2. She does not write about what she sees every day. For example, she lives in Yorkshire but her views are not what she sees from her window, for she largely writes from memory about life in rural France. She has many childhood memories tucked away from village life in France, creating such a developed sense of place. French is her mother-tongue and the tongue of her mother. That said, her village setting in France could be any village, anywhere. The implication is that experience of something is vital within fiction writing, but it is easier to write from that experience if it is matured, mellowed, even partially-hidden so one truly thinks about it.


This makes great sense to me. If you think about the past, with the benefit of time and hindsight, then the elements you recall are the important parts, the aspects which affected, for good or ill, behaviour and your psyche. We will not know the monumentalism of for some time of what happens to us in the current moment. Politically, Brexit may seem important now, but in ten years, it might not be, not to us as individuals. An example, Joanne gave was that she did not feel prepared to write about motherhood until she actually became a mother of a maturing child.




3. The importance of editing/being edited by a competent external source who can say: that doesn't make sense to me, why did you describe it like that? She explained how writing is an uneasy balance between ego and insecurity. Some people are so egotistically driven that they assume their work is extremely good and brook no changes or challenges to it. These are people who churn stuff out; alas, the content of the churn is often poor quality.

Others feel too insecure in their writing to ever put it forward for public scrutiny at all. This is a common issue among fledgeling writers. The time to go public is never clear cut but eventually, you have to take the plunge to be published. The answer seems to be to listen to your professional editor, to take time out to make appropriate amends, perhaps, but also to have inner confidence in what you write. This will only happen if you are writing what you feel compelled to express.


I learned less about writing technique from another speaker, Jenny Eclair, who is primarily a comedienne. However, fascinatingly, her books always start with a place, a house, space, a location.

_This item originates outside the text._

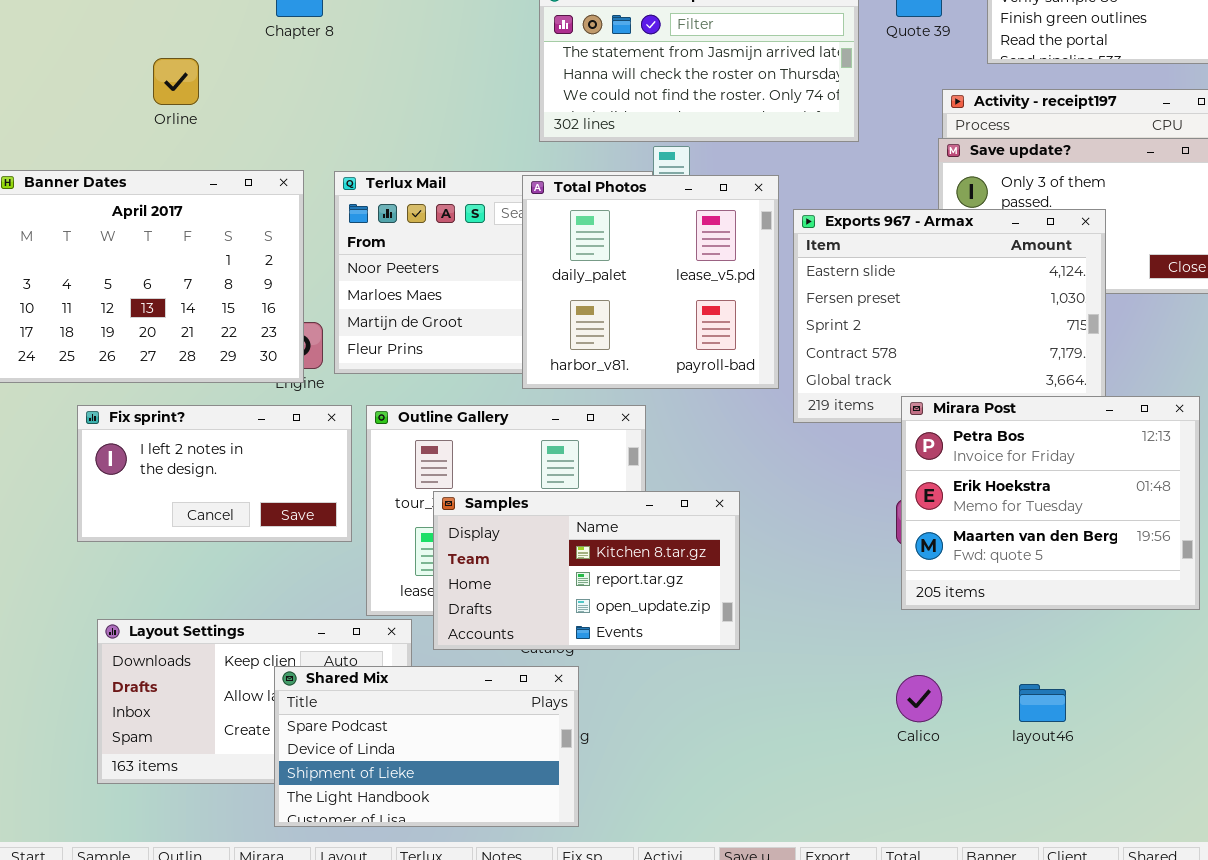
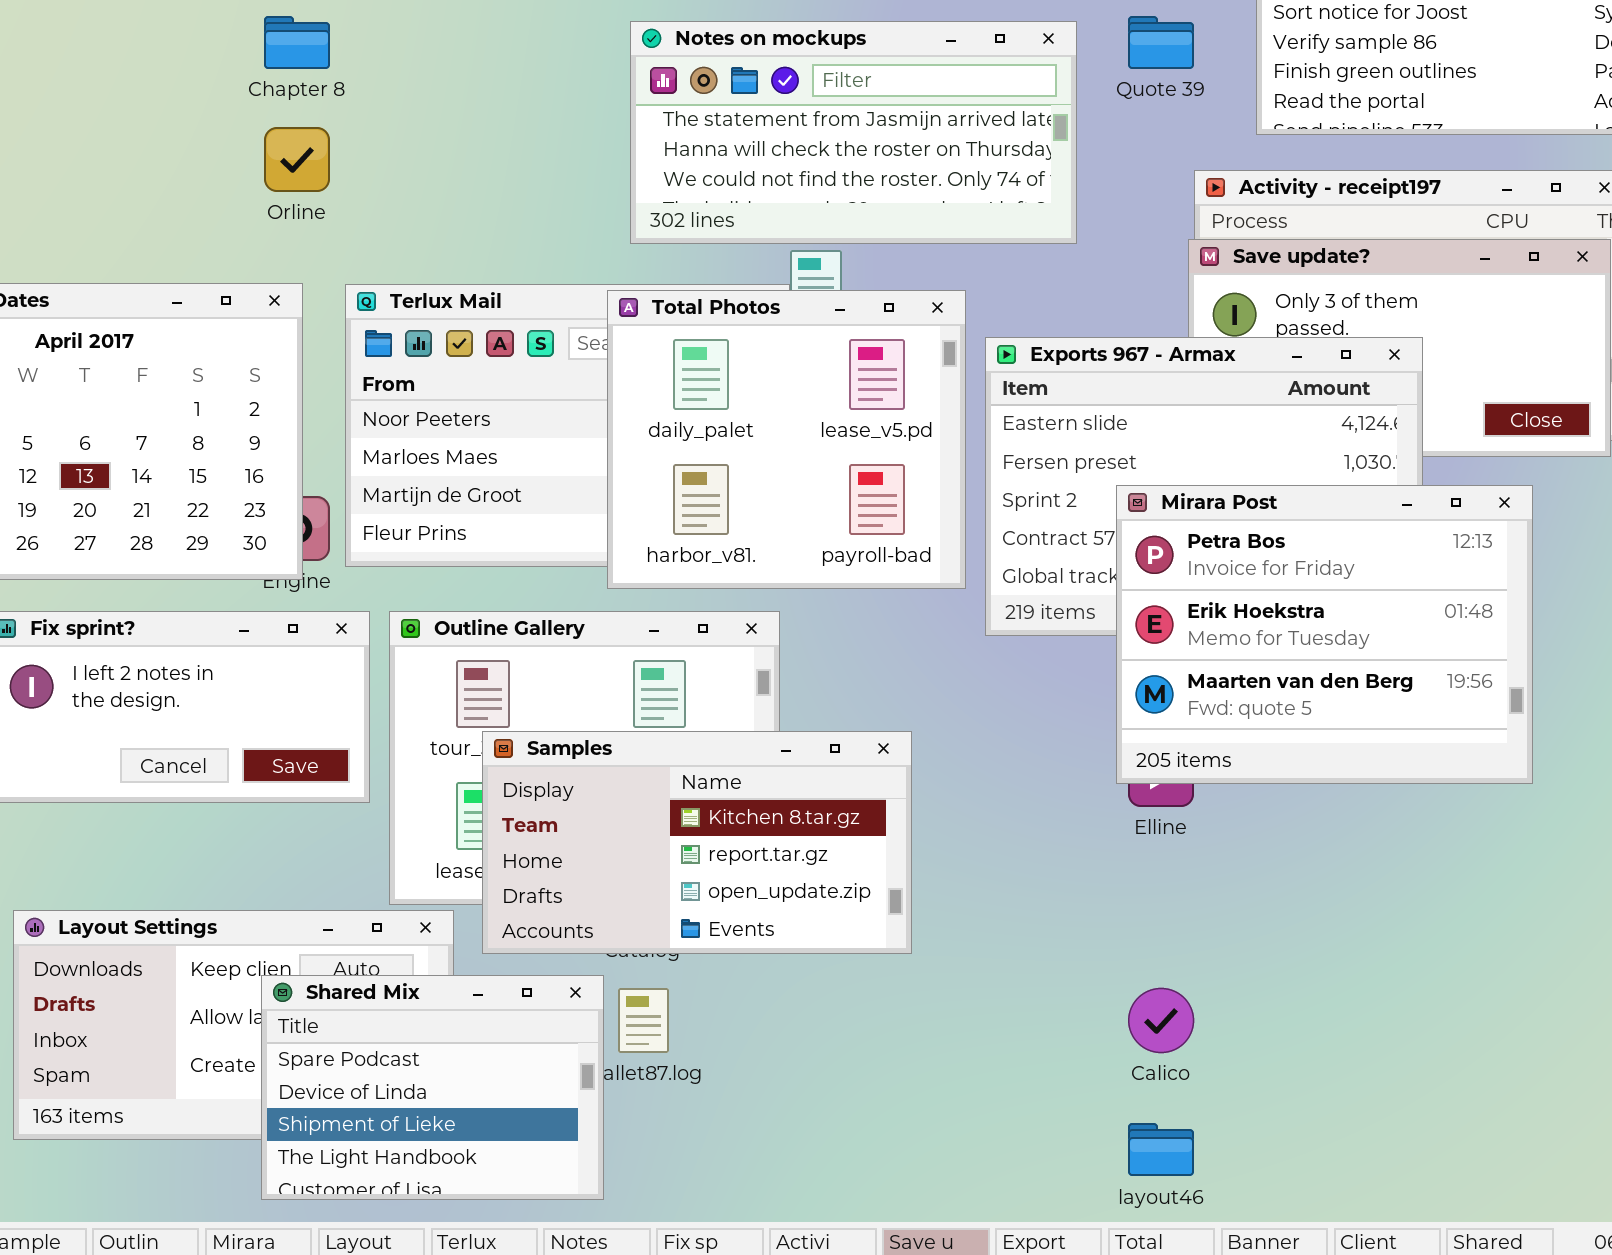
Orline: [153,58,199,105] -> [264,127,330,192], moved
Mirara Post: [901,396,1200,610] -> [1116,485,1533,784], moved
Shared Mix: [274,666,579,827] -> [261,975,604,1200], resized
layout46: [1019,684,1066,722] -> [1128,1123,1194,1176], moved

That is interesting to me, as I always assume that character is key with location secondary, but perhaps if you choose your setting, then the characters are born from within it. She mentioned social anxiety, where she is happiest performing on stage (perhaps writing a book is a stage equivalent).




Finally, Jeremy Vine, a TV/radio presenter. He is very entertaining with many tales about politicians met, including Boris Johnson, so it was fun to listen to a broadcaster's experience. One interesting assertion was that power is no longer quite as top-down as politicians imagine. The ordinary people can bring a politician 'down', as everything they say or do now is recorded and all over social media. That said, society here and in Trump's US strikes me as increasingly toxic, a life lived with people saying exactly what they think, not filtered. So things which may once have ended political careers are now lauded. Political correctness is making an exit, blunt, bludgeoning honesty and conflict is taking its place. For good or ill.


His comments on the Eton-based confidence of numerous top politicians were also fascinating. This is something I noticed in previous dalliances with the public schools where children often develop confidence the state sector fails to provide.


Does this later become political arrogance? Maybe. It rather returns us to Joanne Harris on ego! Don't listen, learn or brook any challenge and keep churning out the same old rubbish!